→ How to complete this task: According to the text on GIS in childhood obesity prevention, what does the Healthy Kids GIS system offer its users?

245028 Demonstrating the value of GIS in childhood obesity prevention

Wednesday, November 2, 2011: 9:10 AM

Ruth Steiner, PhD , Department of Urban and Regional Planning, University of Florida, Gainesville, FL
Ilir Bejleri, PhD , Department of Urban and Regional Planning, University of Florida, Gainesville, FL
Jeffrey Harman, PhD , College of Public Health and Health Professions, Department of Health Services Research, Management, and Policy, University of Florida, Gainesville, FL
Jennifer Cannon, MURP , Department of Urban and Regional Planning, University of Florida, Gainesville, FL
Juna Papajorgji, ADJ lecturer, MURP , Department of Urban and Regional Planning, University of Florida, Gainesville, FL
Russell Watkins, PhD , Geoplan Center, University of Florida, Gainesville, FL
Jeff Roth, PhD , Director of the Maternal Child Health and Education Research and Data Center (MCHERDC), University of Florida, Gainesville, FL
Nancy Hardt, MD , College of Medicine, University of Florida, Gainesville, FL
Anne Mathews, PhD, RD, LDN , Department of Food Science and Human Nutrition, University of Florida, Gainesville, FL
As the childhood obesity epidemic escalates, impacted communities with limited resources are uncertain of how best to respond. A novel way to inform childhood obesity prevention policy and intervention is to create a community place-based analysis system that allows for the analysis of obesity prevalence in comparison to variables associated with the energy balance of individuals such as diet, physical activity levels, and socioeconomic status. Currently underutilized in obesity prevention, GIS is ideal for broad-level analysis since it offers advantages related to the layering of different variables (such as food environment compared to active living context), spatial pattern visualization, and data documentation and storage. GIS can help target resources by highlighting communities with health disparities, food poverty, and few safe places where children can play. Additionally, layering multiple variables will allow policymakers to better understand complex environmental circumstances that may be contributing to obesity and design multifaceted interventions that address multiple contributors. This presentation highlights the outcomes from the prototype development of Healthy Kids GIS, a system offering online interactive mapping and a geospatial library for users of varied skill levels. Hundreds of geospatial datasets representative of broad obesity measures from public and private sources were collected, standardized, and organized to build a comprehensive geospatial database. Prototypes at the national, state and local levels were employed in partnership with pilot communities to elicit feedback and explore data resources and tool functionality. The challenges with building Healthy Kids GIS and the strategy used to produce a multi-dimensional GIS will be discussed.

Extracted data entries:
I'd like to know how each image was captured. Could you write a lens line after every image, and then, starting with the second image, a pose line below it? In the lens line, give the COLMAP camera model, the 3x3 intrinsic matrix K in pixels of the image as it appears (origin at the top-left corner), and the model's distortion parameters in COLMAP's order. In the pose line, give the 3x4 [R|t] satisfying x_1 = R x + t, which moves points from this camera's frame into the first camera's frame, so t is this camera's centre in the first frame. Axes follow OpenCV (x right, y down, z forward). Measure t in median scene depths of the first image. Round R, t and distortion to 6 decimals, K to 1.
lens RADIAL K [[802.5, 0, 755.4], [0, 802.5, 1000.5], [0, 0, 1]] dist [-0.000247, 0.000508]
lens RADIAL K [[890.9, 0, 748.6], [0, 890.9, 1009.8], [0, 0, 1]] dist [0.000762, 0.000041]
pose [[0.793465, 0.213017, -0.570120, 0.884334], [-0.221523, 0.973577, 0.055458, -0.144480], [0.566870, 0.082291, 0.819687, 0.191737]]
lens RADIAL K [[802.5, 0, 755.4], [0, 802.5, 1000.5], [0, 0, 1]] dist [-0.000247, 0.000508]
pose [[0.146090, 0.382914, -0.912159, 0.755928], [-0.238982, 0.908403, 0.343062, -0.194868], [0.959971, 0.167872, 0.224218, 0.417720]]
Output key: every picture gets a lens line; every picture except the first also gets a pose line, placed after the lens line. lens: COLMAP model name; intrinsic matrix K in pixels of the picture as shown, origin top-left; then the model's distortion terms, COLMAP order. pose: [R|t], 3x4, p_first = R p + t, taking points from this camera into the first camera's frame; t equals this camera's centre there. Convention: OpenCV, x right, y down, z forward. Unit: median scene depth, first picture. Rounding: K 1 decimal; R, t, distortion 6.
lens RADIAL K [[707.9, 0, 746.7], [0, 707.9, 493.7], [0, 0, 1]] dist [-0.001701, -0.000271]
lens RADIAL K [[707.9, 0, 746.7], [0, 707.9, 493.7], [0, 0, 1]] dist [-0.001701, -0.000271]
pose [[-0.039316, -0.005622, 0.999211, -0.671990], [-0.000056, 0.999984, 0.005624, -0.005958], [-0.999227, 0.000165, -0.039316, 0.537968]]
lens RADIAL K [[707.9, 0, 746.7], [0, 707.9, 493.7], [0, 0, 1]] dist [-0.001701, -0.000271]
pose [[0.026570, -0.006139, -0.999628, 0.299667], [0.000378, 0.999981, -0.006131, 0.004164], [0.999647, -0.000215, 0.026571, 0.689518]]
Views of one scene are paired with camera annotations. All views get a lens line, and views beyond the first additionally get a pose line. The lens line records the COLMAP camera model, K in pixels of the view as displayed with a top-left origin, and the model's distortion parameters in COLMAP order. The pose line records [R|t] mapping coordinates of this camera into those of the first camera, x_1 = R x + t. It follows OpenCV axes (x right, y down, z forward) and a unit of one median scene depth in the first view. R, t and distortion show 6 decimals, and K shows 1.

→ Your response: Online interactive mapping and a geospatial library for users of varied skill levels.